Another one for the ‘prizewinning novels that everyone loves but me’ category, methinks. I thought Maggie O’Farrell’s memoir was brilliant and it has a permanent place on my shelf. I’ve had mixed experiences with her novels and so I wasn’t overly eager to read the latest, even though it did win the Women’s Prize for Fiction 2020. I do occasionally like to read historical fiction and this one being set within Shakespeare’s family had an appeal.

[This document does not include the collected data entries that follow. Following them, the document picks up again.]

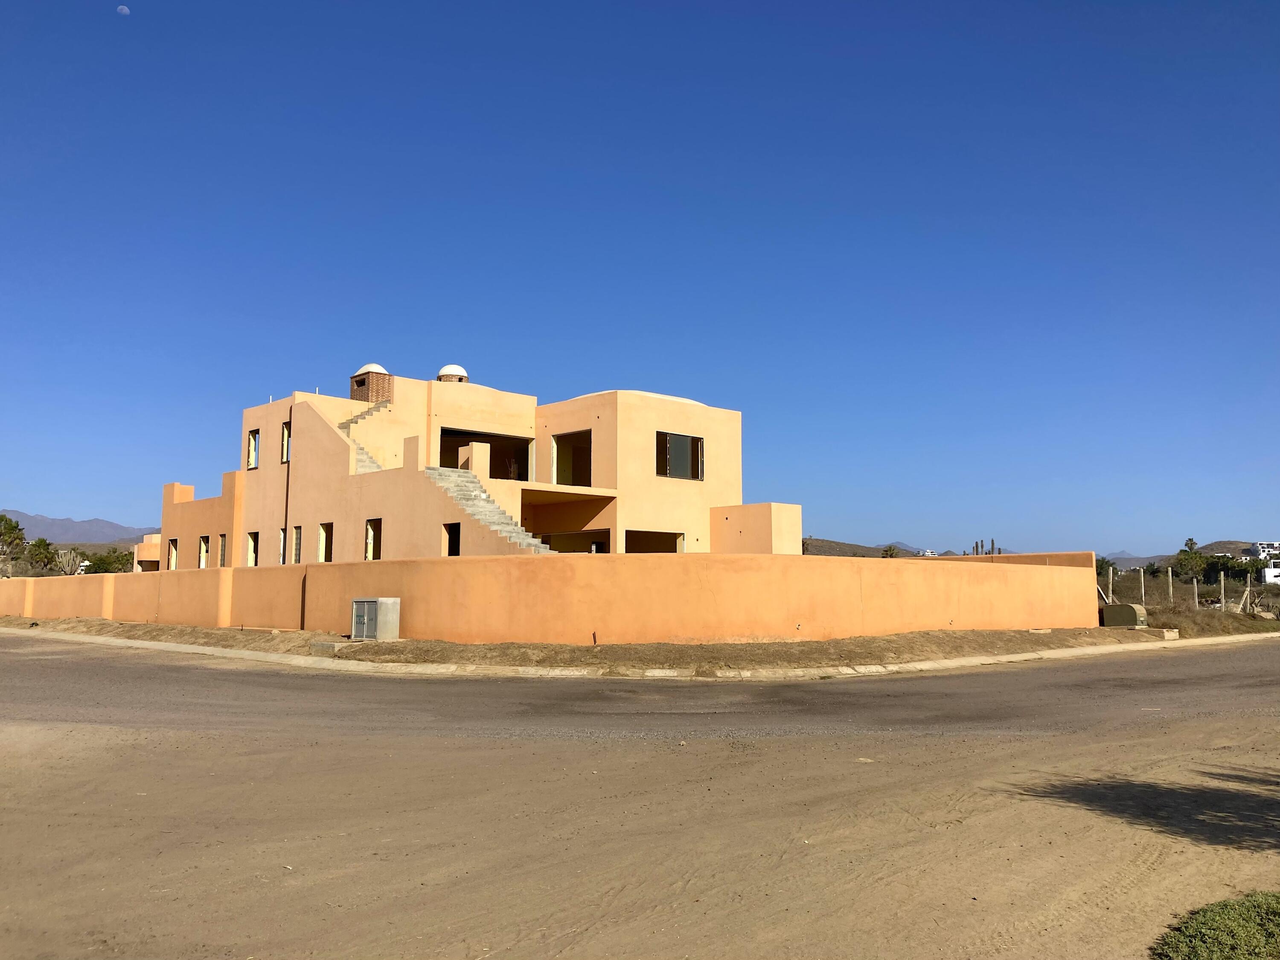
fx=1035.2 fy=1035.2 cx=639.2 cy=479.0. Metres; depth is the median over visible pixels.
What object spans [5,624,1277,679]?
curb
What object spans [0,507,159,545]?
mountain
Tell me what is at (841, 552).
hill
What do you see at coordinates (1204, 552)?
hill
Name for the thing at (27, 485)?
sky
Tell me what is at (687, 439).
window
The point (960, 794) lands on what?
dirt road
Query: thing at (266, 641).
dirt verge
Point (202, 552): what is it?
window
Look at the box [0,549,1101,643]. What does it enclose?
boundary wall
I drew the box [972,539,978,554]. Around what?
cactus
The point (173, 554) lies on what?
window
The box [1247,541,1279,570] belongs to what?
distant building
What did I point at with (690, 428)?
house
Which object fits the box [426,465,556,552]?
staircase
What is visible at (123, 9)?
moon
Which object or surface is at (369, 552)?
window
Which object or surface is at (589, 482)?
doorway
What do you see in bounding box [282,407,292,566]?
drainpipe
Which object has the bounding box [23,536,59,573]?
tree
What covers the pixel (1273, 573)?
white building
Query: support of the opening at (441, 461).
in the house at (690, 428)
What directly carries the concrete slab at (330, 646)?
on the dirt verge
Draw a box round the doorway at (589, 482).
[551,428,592,486]
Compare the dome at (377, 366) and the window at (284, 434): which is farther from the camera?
the dome at (377, 366)
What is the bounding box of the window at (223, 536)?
[218,532,226,566]
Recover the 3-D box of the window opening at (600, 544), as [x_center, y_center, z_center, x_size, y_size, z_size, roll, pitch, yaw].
[-1.998,2.480,30.218,1.946,1.945,2.699,5,-8,-41]
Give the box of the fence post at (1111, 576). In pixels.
[1107,564,1114,602]
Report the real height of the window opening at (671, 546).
1.672 m
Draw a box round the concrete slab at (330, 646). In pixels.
[309,639,361,654]
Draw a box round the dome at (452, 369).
[436,363,469,383]
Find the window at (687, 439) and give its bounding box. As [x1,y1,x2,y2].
[656,430,703,480]
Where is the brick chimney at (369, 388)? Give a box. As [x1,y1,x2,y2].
[349,365,392,401]
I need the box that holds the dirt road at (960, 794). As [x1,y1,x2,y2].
[0,634,1279,959]
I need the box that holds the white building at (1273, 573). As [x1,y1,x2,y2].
[1262,566,1279,584]
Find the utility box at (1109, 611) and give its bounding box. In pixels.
[1100,601,1147,627]
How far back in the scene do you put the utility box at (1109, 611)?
28.53 m
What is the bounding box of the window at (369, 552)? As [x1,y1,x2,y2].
[363,517,381,558]
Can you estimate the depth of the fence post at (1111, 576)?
34.31 m
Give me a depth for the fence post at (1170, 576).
38.25 m
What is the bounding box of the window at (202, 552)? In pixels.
[197,535,209,568]
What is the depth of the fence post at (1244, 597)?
37.67 m
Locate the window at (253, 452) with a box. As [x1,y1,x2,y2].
[246,428,259,468]
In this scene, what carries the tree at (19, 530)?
on the ground
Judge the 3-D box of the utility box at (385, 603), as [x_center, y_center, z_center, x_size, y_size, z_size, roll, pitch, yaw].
[-5.575,2.959,21.784,0.709,0.885,0.997,5,-8,-41]
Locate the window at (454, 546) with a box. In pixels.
[442,522,460,555]
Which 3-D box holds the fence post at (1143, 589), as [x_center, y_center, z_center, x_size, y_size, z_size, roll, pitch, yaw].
[18.989,4.178,39.047,0.166,1.713,0.171,5,-8,-41]
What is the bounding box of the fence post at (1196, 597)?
[1192,574,1199,607]
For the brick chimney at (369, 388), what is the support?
on the house at (690, 428)
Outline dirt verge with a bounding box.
[0,616,1203,670]
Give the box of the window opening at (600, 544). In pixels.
[541,528,607,552]
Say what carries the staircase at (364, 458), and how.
attached to the house at (690, 428)
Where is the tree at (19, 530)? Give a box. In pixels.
[0,513,27,574]
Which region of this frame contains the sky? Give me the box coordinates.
[0,0,1279,558]
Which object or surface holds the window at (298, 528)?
in the house at (690, 428)
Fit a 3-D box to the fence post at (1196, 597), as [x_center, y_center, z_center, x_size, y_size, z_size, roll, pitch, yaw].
[20.795,4.332,38.634,0.167,1.511,0.167,5,-8,-41]
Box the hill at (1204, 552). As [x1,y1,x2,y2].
[1091,540,1276,569]
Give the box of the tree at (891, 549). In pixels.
[880,543,901,557]
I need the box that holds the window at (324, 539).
[317,521,332,560]
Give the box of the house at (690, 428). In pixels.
[144,360,800,569]
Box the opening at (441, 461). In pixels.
[437,426,532,477]
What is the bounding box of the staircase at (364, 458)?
[341,396,394,474]
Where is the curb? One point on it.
(1019, 657)
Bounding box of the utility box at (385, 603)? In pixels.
[351,596,401,639]
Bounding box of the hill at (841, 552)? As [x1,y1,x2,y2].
[798,536,885,556]
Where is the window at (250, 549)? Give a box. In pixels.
[245,530,258,566]
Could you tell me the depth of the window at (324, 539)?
29.66 m
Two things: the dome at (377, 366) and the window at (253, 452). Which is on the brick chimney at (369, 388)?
the dome at (377, 366)
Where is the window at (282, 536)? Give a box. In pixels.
[276,527,285,562]
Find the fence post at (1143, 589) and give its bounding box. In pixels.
[1138,567,1146,602]
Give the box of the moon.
[116,3,130,14]
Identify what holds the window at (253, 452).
in the house at (690, 428)
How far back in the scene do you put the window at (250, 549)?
32.19 m
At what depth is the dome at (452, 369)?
35.14 m
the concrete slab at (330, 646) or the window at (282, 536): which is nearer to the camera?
the concrete slab at (330, 646)
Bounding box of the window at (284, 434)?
[280,419,290,463]
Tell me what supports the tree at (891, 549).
on the ground
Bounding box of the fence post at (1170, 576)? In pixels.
[1166,565,1173,602]
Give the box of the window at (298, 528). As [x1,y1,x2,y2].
[292,524,302,562]
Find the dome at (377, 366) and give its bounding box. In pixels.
[354,362,388,374]
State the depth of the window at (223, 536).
32.73 m
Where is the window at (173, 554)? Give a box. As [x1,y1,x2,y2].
[167,538,178,569]
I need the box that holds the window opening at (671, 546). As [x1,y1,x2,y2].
[623,528,683,552]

The story is named after Hamnet, a twin who died at a young age and whose father went on to write one of the most famous plays, Hamlet. The main protagonist of the novel is his mother Agnes, an unusual woman who has a strong affinity with nature and even has some witch-like qualities. Going back and forth between the present time of the tale (beginning with Hamnet finding that his sister Judith is sick) and Agnes’ life story, the novel is a portrait of motherhood, grief and what it meant to be a woman in that era.

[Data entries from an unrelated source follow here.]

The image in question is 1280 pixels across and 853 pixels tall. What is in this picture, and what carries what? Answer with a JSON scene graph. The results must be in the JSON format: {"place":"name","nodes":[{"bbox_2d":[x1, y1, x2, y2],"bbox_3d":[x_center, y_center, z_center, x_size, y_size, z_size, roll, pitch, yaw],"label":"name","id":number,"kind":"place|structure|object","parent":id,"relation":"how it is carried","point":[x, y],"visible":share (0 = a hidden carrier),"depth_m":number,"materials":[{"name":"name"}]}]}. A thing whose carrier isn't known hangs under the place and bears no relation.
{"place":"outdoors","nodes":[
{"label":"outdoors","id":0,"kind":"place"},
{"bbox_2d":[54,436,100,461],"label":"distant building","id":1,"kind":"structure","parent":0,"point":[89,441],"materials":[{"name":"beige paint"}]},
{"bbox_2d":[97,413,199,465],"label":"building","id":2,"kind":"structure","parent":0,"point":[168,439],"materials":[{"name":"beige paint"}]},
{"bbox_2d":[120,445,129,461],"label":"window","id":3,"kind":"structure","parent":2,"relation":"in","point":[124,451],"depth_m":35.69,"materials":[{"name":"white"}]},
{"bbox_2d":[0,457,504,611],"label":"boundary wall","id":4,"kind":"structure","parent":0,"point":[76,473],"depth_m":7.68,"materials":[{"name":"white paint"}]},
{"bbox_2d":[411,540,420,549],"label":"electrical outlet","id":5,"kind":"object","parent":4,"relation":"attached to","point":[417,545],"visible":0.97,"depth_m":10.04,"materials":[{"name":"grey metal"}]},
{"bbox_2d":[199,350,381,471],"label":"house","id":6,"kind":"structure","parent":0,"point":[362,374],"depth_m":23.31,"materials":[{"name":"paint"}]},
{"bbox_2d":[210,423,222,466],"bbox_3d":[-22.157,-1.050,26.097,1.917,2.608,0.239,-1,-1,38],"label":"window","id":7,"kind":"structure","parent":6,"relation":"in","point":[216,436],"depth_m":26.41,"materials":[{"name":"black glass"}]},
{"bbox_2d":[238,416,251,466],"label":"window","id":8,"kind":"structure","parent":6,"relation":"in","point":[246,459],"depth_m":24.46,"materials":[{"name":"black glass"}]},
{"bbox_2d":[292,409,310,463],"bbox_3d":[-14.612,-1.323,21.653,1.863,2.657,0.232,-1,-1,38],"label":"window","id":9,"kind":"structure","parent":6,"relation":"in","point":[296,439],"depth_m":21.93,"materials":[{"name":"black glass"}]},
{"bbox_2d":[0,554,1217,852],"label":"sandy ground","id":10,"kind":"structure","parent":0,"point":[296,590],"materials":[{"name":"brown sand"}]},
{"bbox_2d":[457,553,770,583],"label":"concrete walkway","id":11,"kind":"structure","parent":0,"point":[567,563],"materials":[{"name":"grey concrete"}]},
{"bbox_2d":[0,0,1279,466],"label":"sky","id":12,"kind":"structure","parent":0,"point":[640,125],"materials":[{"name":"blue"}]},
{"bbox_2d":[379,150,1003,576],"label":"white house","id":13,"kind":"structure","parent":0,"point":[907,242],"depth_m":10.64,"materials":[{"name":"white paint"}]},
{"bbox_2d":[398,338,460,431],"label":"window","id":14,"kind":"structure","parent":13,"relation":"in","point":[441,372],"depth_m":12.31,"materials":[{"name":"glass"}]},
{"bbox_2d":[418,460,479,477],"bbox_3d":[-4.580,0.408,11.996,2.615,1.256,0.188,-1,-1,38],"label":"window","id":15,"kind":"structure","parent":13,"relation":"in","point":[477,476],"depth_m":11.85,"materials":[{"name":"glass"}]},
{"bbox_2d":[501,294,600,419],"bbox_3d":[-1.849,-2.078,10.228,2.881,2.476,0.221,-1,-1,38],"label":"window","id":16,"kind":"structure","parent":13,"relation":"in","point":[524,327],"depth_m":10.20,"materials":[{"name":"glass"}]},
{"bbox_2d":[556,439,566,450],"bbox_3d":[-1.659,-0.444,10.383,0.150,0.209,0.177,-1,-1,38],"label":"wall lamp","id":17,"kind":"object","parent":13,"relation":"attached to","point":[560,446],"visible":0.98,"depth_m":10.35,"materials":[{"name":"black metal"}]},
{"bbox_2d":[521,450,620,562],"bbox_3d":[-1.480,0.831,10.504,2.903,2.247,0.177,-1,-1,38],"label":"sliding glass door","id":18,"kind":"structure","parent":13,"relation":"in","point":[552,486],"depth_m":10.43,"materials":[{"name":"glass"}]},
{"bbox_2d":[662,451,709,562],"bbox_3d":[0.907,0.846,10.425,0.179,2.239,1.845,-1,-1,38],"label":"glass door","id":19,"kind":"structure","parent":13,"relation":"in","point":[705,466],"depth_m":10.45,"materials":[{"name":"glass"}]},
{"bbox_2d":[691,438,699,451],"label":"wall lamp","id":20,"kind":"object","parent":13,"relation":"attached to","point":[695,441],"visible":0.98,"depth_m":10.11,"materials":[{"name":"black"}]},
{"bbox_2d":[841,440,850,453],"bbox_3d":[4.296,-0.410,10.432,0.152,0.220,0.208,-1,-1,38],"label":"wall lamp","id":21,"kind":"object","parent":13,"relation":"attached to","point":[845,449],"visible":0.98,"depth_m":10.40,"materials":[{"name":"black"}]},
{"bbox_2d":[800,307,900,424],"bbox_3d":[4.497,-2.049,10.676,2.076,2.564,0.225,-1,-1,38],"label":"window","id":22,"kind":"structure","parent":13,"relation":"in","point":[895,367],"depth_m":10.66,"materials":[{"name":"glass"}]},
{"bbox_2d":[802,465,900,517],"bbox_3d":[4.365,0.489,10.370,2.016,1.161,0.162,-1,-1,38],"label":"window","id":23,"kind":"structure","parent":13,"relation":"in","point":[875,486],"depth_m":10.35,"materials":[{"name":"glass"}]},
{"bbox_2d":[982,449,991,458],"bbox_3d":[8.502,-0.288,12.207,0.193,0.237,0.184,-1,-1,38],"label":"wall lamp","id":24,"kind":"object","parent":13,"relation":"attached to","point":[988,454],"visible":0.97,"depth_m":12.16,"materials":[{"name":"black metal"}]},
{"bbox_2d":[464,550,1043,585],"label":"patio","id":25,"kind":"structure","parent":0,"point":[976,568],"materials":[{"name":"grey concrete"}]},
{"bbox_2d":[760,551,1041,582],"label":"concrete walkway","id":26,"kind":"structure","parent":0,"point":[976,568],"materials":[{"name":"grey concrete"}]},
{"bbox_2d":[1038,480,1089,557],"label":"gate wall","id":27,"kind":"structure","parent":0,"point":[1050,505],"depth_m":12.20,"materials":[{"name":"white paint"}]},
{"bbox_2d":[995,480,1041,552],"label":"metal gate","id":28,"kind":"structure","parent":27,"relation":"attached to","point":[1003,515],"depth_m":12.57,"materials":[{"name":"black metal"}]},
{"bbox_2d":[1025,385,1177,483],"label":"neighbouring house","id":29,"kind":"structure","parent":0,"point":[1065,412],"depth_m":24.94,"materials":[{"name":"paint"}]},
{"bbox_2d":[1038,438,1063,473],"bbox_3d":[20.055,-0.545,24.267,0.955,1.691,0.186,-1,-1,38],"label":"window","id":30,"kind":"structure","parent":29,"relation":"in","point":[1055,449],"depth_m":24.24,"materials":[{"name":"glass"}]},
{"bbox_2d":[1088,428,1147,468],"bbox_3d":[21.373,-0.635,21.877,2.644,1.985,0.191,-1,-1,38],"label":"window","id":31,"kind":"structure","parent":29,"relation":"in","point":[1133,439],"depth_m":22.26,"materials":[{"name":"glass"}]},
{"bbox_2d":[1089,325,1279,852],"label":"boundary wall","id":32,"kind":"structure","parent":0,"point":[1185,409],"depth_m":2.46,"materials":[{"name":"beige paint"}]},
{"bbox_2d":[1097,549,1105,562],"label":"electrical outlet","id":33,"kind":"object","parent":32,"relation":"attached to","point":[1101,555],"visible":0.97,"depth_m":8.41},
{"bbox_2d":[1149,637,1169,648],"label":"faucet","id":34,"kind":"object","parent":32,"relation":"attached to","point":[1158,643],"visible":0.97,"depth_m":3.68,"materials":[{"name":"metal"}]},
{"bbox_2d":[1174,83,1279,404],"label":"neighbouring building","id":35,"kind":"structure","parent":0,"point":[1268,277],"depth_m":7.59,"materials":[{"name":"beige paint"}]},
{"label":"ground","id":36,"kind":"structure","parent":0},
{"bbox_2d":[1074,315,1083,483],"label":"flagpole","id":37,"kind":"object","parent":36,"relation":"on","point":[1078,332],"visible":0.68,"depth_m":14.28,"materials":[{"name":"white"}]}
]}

The historical details are very impressive. It never feels like you’re being lectured on history (which is always a hazard), the characters’ emotions and relationships are the focus. I can understand why the book has really swept readers away.

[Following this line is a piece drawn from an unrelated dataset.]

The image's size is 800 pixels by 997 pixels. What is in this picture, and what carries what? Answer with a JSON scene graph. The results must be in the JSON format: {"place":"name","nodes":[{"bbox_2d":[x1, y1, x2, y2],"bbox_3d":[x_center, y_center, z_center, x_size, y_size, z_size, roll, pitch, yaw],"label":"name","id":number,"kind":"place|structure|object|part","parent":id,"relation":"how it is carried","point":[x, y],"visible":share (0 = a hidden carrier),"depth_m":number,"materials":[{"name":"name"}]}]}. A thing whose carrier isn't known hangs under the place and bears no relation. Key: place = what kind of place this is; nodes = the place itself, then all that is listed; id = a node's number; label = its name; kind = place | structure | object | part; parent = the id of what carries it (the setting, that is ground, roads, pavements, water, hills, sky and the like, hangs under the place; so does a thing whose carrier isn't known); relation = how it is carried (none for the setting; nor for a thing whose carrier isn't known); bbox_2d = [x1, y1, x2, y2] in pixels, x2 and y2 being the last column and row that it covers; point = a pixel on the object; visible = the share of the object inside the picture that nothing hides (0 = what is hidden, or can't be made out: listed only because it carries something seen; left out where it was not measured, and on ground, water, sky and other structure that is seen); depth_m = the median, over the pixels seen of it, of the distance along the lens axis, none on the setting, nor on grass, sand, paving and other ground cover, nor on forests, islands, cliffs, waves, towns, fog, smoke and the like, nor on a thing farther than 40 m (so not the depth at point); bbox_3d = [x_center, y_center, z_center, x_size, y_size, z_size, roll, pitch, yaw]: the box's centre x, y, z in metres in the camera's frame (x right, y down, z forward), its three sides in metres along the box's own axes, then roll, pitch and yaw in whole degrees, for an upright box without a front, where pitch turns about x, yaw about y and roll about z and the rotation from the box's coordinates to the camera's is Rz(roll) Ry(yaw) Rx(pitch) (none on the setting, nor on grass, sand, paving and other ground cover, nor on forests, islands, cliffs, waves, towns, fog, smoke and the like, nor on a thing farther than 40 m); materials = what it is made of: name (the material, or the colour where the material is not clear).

Here’s what I didn’t like about the book. Firstly, the unsentimental attitude towards animals is upsetting and although I understand this enhances the realism of an historical novel, this topic is an automatic turn-off for me. Secondly, there is no mention of William Shakespeare or even the family name of Shakespeare at all. Perhaps the intention is to distance ourselves from the reputation of the great playwright and instead look at the women and children. Yet it seemed so deliberate as to be pretentious. Thirdly, the midway point of the book in which it is described in detail how some plague-carrying fleas travel around is tedious. That’s when I started skim-reading. Lastly, the writing style is frustratingly over-written. If there are several ways to say something, you can be sure they will all be included. I felt the desire to get a pencil and cross through the redundant words and phrases, although of course I didn’t. It was a library book.
In summary, Hamnet is not my cup of ale.